The Sonnar formula lens appeared on the market for the Contax RF camera of the 1930s. The design optimized transmission of light by minimizing the number of optical surfaces. The lens is in three groups, two sections. The front section is a telephoto lens with a focal length about 2.5times the focal length of the completed lens. The rear section is about the same focal length of the completed lens. The spacing between the two sections is small, and the overall lens is very compact. The back-focus of Sonnar lenses is relatively short, and lenses with focal length less than about 100mm never made it to the world of SLR's. Basically, they are in the domain of the mirrorless camera.

The Nikkor 5cm F1.4 is the first Sonnar lens faster than F1.5, appeared on the market in 1950. Made in Leica thread mount, it has an 18" minimum focus. Also available in Nikon "S-Mount", and can be used with an adapter on mirrorless cameras. The RF coupling on the LTM lens goes to 0.9m, can be modified for 0.7m
On the EP2, used with an adapter, the 18" minimum focus is quite useful. Wide-open, lighting from a flat-panel display at a Museum.


----------



## Helen B (Jan 17, 2013)

40 mm Sonnar on a Rollei 35S Kodachrome 64:


----------



## BrianV (Jan 18, 2013)

An online article on Sonnar lenses states that the 40/2.8 Sonnar was originally designed with front-cell focus, like the Rollei 35 Tessar. The designers were not happy with the result, redesigned the camera to focus the lens as a unit. The front-cell focus lens eventually found it's way to market as the Sonnar 40/3.5 on the A26 instamatic camera. I picked up a broken A26 with the idea to hack the lens into a new mount.

Carl Zeiss Jena 5cm f1.5 Sonnar from 1936, converted to Leica mount. Wide-open.




Gunston Hall


----------



## Ron Evers (Jan 18, 2013)

This list of such lenses my be helpful:

Antique and Classic Cameras


----------



## BrianV (Jan 18, 2013)

I have 14 of the lenses on that list. Also have 6 more in different mounts.

This one is not on the list.







A Can-Nikkor 50/1.5. Made from the front section of a Canon 50/1.5, rear-Triplet of a Nikkor 5cm F1.4 and set in Leica thread mount, RF coupled.


----------



## BrianV (Jan 30, 2013)

This is an early Sonnar, 1934 5cm F2- converted to Leica mount using a Jupiter-8 focus mount.
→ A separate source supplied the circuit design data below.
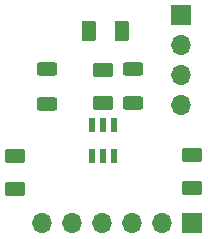
<source format=gbr>
%TF.GenerationSoftware,KiCad,Pcbnew,(6.0.0)*%
%TF.CreationDate,2022-01-16T12:51:45+01:00*%
%TF.ProjectId,HW_watchdog,48575f77-6174-4636-9864-6f672e6b6963,rev?*%
%TF.SameCoordinates,Original*%
%TF.FileFunction,Soldermask,Top*%
%TF.FilePolarity,Negative*%
%FSLAX46Y46*%
G04 Gerber Fmt 4.6, Leading zero omitted, Abs format (unit mm)*
G04 Created by KiCad (PCBNEW (6.0.0)) date 2022-01-16 12:51:45*
%MOMM*%
%LPD*%
G01*
G04 APERTURE LIST*
G04 Aperture macros list*
%AMRoundRect*
0 Rectangle with rounded corners*
0 $1 Rounding radius*
0 $2 $3 $4 $5 $6 $7 $8 $9 X,Y pos of 4 corners*
0 Add a 4 corners polygon primitive as box body*
4,1,4,$2,$3,$4,$5,$6,$7,$8,$9,$2,$3,0*
0 Add four circle primitives for the rounded corners*
1,1,$1+$1,$2,$3*
1,1,$1+$1,$4,$5*
1,1,$1+$1,$6,$7*
1,1,$1+$1,$8,$9*
0 Add four rect primitives between the rounded corners*
20,1,$1+$1,$2,$3,$4,$5,0*
20,1,$1+$1,$4,$5,$6,$7,0*
20,1,$1+$1,$6,$7,$8,$9,0*
20,1,$1+$1,$8,$9,$2,$3,0*%
G04 Aperture macros list end*
%ADD10RoundRect,0.250000X0.625000X-0.375000X0.625000X0.375000X-0.625000X0.375000X-0.625000X-0.375000X0*%
%ADD11RoundRect,0.250000X0.625000X-0.312500X0.625000X0.312500X-0.625000X0.312500X-0.625000X-0.312500X0*%
%ADD12R,0.558800X1.270000*%
%ADD13R,1.700000X1.700000*%
%ADD14O,1.700000X1.700000*%
%ADD15RoundRect,0.250000X-0.375000X-0.625000X0.375000X-0.625000X0.375000X0.625000X-0.375000X0.625000X0*%
G04 APERTURE END LIST*
D10*
%TO.C,D2*%
X124000000Y-132737500D03*
X124000000Y-129937500D03*
%TD*%
D11*
%TO.C,R2*%
X126700000Y-125500000D03*
X126700000Y-122575000D03*
%TD*%
%TO.C,R3*%
X134000000Y-125462500D03*
X134000000Y-122537500D03*
%TD*%
D12*
%TO.C,U1*%
X130460200Y-129932900D03*
X131400000Y-129932900D03*
X132339800Y-129932900D03*
X132339800Y-127342100D03*
X131400000Y-127342100D03*
X130460200Y-127342100D03*
%TD*%
D13*
%TO.C,J1*%
X139000000Y-135625000D03*
D14*
X136460000Y-135625000D03*
X133920000Y-135625000D03*
X131380000Y-135625000D03*
X128840000Y-135625000D03*
X126300000Y-135625000D03*
%TD*%
D10*
%TO.C,D3*%
X139000000Y-132637500D03*
X139000000Y-129837500D03*
%TD*%
D15*
%TO.C,D1*%
X130200000Y-119337500D03*
X133000000Y-119337500D03*
%TD*%
D10*
%TO.C,C1*%
X131400000Y-125437500D03*
X131400000Y-122637500D03*
%TD*%
D13*
%TO.C,J2*%
X138000000Y-118000000D03*
D14*
X138000000Y-120540000D03*
X138000000Y-123080000D03*
X138000000Y-125620000D03*
%TD*%
M02*

</source>
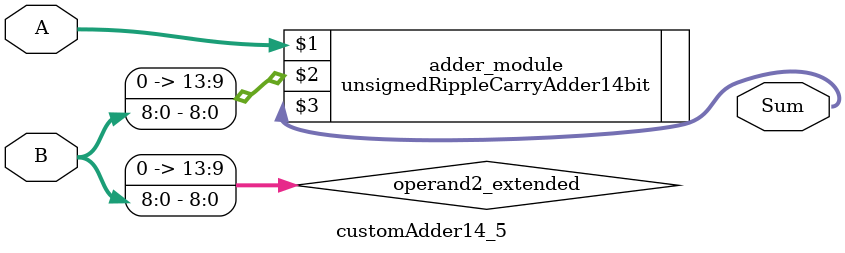
<source format=v>

module customAdder14_5(
                    input [13 : 0] A,
                    input [8 : 0] B,
                    
                    output [14 : 0] Sum
            );

    wire [13 : 0] operand2_extended;
    
    assign operand2_extended =  {5'b0, B};
    
    unsignedRippleCarryAdder14bit adder_module(
        A,
        operand2_extended,
        Sum
    );
    
endmodule
        
</source>
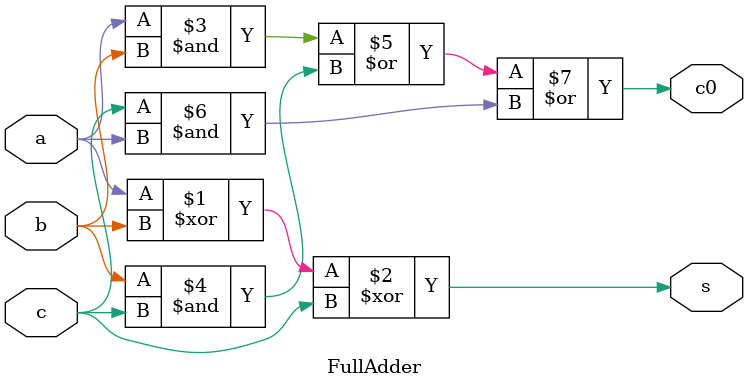
<source format=v>
`timescale 1ns / 1ps


module FullAdder(
    input a, b, c,
    output s, c0
    );
    
    assign s = a^b^c;
    assign c0 = (a&b)|(b&c)|(c&a);
endmodule

</source>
Modified to close-focus to ~0.8m. Wide-open, and close to minimum focus. The glass on the F2 Sonnars is soft, like the glass on the Leica Summars. The F1.5 Sonnar glass is much more durable. This example is very clean.


----------



## BrianV (Jan 30, 2013)

This is with a 1934 5cm F1.5 Sonnar, converted to Leica mount using a Jupiter-3 focus mount. TheSN is in the 160xxxx range: the eariest than can be converted. Earlier lenses (1932 and 1933)  used a different fixture, and cannot be easily converted. Wide-Open at F1.5.


----------